There was an anecdote they would tell about better days before the Revolution. A child from a poor family went to visit his friend on an ordinary weekday and saw that the friend was eating a roll and butter. This was quite a novelty for the boy. He knew that white bread is eaten on Shabbos or Yom Tov or when someone was sick. He asked his friend, “If you are eating this now, what will you eat when your condition improves – as for me, my head is starting to spin and I think I’m going to fall to the floor.”
MIRACULOUS LANDING
I remember the noise and commotion amongst the townspeople when a plane flew by and something went wrong with its engine and it had to land in the large field near Krolevets. The residents of Krolevets found out about the exciting event. Was this a ho-hum incident? A real plane had landed so close to us! Groups of people began streaming towards the field where the plane was and gazed upon it in wonder. Who among us had ever sat on a plane or had even been in the proximity of such a wondrous machine?

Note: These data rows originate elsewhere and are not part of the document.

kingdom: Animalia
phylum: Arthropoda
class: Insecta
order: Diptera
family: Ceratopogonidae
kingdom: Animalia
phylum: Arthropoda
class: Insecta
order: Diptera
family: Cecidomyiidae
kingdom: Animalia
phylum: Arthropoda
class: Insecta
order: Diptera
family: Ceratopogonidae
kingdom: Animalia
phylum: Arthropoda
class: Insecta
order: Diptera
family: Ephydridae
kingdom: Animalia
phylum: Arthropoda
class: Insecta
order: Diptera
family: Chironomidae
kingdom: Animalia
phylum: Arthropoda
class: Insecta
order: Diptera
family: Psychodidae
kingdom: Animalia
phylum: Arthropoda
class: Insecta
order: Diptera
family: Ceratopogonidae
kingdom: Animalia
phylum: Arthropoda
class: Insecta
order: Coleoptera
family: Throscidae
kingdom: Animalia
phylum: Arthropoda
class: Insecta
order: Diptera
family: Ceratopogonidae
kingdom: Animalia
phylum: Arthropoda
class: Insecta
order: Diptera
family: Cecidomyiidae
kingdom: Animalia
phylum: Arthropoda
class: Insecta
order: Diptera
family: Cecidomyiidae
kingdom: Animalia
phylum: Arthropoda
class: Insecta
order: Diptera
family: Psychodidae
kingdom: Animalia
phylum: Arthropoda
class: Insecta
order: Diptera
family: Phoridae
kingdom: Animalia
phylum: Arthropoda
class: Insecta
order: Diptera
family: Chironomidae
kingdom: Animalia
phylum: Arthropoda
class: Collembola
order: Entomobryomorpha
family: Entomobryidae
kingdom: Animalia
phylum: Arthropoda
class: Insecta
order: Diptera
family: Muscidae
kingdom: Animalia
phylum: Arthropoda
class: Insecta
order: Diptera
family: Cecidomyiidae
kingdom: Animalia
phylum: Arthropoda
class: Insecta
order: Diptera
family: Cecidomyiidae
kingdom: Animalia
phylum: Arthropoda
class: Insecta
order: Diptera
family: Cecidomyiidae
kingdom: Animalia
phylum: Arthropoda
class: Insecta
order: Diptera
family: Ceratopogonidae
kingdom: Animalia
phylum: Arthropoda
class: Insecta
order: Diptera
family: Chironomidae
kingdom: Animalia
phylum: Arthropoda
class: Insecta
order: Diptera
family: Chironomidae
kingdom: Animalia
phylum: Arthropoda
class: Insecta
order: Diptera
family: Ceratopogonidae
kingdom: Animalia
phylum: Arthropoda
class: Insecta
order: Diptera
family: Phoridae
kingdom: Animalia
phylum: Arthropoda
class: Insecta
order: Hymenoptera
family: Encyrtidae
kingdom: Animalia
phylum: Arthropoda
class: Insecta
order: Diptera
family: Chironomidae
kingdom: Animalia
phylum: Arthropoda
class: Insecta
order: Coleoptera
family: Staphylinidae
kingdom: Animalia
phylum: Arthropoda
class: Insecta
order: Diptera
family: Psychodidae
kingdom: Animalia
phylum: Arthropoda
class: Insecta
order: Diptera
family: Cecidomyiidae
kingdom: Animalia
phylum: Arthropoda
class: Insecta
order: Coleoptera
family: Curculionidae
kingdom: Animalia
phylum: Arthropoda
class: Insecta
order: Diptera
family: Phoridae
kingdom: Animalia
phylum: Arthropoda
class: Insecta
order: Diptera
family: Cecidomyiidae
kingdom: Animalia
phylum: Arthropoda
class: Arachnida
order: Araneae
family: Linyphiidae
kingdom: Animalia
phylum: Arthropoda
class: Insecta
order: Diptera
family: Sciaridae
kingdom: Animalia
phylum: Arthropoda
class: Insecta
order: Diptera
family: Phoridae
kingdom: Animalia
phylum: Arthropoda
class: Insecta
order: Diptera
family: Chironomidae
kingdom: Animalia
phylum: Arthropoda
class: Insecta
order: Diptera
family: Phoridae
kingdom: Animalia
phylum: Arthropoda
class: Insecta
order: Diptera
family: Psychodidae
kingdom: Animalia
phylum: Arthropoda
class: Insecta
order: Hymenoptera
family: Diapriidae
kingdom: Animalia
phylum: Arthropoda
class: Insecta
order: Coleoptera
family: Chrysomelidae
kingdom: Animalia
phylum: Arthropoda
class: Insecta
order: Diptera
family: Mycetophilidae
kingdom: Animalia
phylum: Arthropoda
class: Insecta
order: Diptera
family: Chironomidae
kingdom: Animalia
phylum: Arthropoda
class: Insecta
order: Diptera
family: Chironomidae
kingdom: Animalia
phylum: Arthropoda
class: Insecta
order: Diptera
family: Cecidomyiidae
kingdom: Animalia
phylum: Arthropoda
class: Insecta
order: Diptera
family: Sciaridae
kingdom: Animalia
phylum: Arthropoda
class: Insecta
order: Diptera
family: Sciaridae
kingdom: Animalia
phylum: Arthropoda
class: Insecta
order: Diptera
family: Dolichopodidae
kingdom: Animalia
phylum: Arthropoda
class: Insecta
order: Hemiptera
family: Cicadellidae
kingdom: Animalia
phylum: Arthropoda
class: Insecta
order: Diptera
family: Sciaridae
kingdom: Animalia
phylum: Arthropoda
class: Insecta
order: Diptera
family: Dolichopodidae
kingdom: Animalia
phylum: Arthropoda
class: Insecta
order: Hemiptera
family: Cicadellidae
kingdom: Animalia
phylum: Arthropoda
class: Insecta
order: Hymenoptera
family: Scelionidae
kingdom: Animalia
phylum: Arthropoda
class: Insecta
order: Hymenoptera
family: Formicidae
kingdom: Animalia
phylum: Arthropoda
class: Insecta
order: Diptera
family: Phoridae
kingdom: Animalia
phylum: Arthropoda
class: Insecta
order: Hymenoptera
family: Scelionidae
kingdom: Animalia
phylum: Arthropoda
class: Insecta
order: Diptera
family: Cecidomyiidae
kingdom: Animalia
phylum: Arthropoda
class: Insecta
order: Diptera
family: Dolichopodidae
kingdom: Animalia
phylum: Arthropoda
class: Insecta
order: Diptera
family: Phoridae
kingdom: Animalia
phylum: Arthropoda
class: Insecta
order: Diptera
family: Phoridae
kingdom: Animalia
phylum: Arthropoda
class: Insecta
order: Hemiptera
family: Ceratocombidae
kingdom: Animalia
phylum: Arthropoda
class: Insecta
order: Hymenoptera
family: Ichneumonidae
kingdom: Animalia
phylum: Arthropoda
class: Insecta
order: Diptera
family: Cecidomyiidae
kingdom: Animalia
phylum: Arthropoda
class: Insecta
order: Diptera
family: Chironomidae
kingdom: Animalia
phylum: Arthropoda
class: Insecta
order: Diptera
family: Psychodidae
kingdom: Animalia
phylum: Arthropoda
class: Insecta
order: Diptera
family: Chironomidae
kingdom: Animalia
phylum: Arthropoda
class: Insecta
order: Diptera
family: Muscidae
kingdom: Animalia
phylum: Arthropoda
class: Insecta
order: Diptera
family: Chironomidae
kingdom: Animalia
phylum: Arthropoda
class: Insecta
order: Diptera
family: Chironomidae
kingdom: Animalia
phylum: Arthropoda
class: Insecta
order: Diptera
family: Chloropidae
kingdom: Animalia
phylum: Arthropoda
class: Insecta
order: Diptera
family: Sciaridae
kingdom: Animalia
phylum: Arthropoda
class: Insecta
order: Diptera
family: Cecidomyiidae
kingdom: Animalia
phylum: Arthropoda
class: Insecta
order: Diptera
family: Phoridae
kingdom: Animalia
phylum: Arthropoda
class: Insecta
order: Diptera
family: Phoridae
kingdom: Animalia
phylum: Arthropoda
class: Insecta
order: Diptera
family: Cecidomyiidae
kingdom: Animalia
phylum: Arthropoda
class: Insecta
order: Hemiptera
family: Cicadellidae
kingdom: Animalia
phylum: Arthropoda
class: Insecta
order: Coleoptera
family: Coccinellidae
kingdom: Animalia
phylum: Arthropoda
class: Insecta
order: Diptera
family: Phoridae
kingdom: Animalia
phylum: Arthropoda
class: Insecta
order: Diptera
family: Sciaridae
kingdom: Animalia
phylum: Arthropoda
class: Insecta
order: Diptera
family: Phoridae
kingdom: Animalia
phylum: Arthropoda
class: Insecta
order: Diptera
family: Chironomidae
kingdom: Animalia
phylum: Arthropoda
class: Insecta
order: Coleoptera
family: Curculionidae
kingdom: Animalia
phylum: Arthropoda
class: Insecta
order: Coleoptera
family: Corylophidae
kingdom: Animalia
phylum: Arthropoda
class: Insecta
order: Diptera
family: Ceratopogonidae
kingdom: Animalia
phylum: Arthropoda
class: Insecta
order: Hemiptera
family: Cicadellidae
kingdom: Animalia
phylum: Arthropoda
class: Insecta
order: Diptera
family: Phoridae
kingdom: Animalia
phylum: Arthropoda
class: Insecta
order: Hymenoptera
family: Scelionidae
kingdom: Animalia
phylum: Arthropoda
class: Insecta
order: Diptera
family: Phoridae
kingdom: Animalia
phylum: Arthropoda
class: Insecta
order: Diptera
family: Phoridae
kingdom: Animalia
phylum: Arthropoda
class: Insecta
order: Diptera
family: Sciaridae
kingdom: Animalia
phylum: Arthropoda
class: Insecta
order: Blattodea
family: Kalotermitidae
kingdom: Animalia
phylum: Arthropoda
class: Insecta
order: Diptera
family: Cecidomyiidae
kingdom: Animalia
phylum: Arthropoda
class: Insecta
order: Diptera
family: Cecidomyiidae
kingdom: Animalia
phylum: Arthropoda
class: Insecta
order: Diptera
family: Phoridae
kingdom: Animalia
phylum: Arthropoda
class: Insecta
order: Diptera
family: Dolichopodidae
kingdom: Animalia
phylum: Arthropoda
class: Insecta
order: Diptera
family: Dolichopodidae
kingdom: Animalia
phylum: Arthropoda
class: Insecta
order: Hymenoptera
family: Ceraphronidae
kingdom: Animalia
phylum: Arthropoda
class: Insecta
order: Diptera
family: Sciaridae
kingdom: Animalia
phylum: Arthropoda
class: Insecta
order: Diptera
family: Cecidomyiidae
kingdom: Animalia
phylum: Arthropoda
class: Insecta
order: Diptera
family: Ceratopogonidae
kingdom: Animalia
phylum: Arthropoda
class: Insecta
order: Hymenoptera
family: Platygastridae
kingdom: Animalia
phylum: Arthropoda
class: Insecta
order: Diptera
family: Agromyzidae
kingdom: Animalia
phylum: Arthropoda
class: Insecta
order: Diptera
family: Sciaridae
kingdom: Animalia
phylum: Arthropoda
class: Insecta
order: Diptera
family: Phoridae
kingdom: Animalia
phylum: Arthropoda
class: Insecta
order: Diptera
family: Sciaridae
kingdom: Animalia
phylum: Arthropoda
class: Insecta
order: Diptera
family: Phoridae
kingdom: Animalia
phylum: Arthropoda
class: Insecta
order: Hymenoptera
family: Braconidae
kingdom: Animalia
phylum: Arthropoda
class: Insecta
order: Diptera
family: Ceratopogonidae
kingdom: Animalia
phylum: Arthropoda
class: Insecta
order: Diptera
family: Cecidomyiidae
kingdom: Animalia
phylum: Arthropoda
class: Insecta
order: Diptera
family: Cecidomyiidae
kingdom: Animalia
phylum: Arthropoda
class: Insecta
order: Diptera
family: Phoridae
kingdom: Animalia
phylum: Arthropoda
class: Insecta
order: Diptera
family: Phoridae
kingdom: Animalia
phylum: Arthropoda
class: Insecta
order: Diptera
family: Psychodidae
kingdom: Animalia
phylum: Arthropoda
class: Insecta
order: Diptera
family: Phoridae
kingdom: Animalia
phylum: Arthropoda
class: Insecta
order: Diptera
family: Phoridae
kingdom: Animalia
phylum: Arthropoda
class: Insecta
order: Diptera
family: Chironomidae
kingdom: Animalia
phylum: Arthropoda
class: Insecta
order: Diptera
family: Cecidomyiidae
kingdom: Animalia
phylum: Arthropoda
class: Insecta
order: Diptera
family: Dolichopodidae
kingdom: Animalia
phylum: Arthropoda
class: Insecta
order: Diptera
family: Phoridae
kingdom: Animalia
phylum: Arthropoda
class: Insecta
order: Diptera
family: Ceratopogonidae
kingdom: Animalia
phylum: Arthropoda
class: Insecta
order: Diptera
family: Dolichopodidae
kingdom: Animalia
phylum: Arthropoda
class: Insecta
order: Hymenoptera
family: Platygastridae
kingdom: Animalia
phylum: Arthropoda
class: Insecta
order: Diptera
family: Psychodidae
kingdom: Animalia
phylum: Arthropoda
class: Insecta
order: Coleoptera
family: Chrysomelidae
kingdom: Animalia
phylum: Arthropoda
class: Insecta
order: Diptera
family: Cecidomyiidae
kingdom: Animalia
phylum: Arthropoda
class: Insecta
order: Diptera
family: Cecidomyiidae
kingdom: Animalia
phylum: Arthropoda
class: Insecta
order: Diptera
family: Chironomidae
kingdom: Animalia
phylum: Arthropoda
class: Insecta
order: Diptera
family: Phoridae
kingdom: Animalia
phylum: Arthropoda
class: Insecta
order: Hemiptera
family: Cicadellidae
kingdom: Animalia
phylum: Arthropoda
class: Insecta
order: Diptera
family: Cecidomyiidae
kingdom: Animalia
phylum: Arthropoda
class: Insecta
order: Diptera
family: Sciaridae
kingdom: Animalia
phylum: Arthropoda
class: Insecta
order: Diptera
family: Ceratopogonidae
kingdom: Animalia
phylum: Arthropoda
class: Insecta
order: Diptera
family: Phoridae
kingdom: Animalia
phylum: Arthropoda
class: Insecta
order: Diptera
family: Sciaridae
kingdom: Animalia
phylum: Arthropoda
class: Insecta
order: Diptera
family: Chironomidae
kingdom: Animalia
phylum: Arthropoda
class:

The truth is that the plane looked like one of the earliest models. It had double wings, one above another and it had only two or three seats, but to us, it was an amazing “guest,” and everybody wanted to “welcome” it, including myself. There were definitely things to discuss: How did this “chevraman” made out of metal manage to rise up in the air (may such never befall us) and fly like a bird? Wonder of wonders!
In the 30’s, an attraction came to Krolevets – a “parachuting tower.” It was a tall tower made out of wood from which boys jumped with a parachute. Go figure why it was necessary for a little town like ours to have a tower to teach boys how to parachute.
Whenever someone parachuted, people gathered to watch. The tower was set up near the small public park. As far as I can recall, the parachuting stopped during our last period in Krolevets. And, as a woman from Krolevets recently told me, there is no tower there now.